Work item:
Among the records below, find the lines containing "selected" and state only how many there are.

Information supplied:
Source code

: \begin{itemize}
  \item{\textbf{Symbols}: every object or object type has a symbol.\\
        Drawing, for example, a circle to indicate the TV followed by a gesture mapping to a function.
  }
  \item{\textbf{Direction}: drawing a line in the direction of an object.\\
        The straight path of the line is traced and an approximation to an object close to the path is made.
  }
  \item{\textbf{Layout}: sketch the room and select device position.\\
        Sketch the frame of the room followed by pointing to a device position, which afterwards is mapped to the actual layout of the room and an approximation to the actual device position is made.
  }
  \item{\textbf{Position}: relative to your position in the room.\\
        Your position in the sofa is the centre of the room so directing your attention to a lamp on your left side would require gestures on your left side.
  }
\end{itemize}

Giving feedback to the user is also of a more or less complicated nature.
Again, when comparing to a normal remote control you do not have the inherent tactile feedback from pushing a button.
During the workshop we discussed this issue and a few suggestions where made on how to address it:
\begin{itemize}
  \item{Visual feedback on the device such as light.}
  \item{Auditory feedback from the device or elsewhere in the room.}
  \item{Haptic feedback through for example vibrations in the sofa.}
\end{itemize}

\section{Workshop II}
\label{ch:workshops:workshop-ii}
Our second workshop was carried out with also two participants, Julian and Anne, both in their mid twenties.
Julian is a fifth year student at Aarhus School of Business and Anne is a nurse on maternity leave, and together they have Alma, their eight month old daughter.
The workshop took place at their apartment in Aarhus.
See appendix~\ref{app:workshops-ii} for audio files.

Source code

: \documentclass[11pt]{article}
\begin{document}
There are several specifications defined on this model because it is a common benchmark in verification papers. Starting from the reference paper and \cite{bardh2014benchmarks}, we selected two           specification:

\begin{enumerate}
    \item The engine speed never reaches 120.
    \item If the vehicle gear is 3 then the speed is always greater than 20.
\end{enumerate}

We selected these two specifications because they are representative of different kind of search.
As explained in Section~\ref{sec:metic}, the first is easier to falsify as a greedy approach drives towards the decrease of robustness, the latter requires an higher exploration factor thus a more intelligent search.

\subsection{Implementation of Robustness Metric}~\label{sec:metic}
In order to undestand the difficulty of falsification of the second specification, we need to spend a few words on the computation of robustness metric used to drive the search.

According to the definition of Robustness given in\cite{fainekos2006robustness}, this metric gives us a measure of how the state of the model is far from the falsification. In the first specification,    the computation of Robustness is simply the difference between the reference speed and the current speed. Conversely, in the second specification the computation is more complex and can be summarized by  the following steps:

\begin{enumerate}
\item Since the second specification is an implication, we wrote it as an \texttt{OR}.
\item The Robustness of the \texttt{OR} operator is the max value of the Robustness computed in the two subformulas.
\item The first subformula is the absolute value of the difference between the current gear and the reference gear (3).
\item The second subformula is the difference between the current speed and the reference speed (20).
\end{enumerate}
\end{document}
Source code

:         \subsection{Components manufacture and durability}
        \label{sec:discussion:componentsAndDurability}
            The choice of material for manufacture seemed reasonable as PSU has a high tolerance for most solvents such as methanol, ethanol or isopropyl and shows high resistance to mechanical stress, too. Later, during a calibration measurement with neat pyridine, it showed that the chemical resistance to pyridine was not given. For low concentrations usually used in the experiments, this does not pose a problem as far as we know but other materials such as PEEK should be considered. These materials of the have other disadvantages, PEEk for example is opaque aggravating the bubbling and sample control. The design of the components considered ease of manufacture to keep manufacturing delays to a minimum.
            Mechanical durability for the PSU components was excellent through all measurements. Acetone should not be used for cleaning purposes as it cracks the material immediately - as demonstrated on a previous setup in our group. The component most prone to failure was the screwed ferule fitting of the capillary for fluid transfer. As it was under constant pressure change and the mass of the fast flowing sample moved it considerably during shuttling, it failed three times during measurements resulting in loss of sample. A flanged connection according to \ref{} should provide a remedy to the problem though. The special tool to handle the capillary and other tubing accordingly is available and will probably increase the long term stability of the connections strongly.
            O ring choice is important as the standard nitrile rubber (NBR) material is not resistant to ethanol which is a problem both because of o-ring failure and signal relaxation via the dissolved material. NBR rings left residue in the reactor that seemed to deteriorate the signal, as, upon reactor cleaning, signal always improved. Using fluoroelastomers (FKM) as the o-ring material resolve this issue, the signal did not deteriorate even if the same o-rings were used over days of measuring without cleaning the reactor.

Task output:
2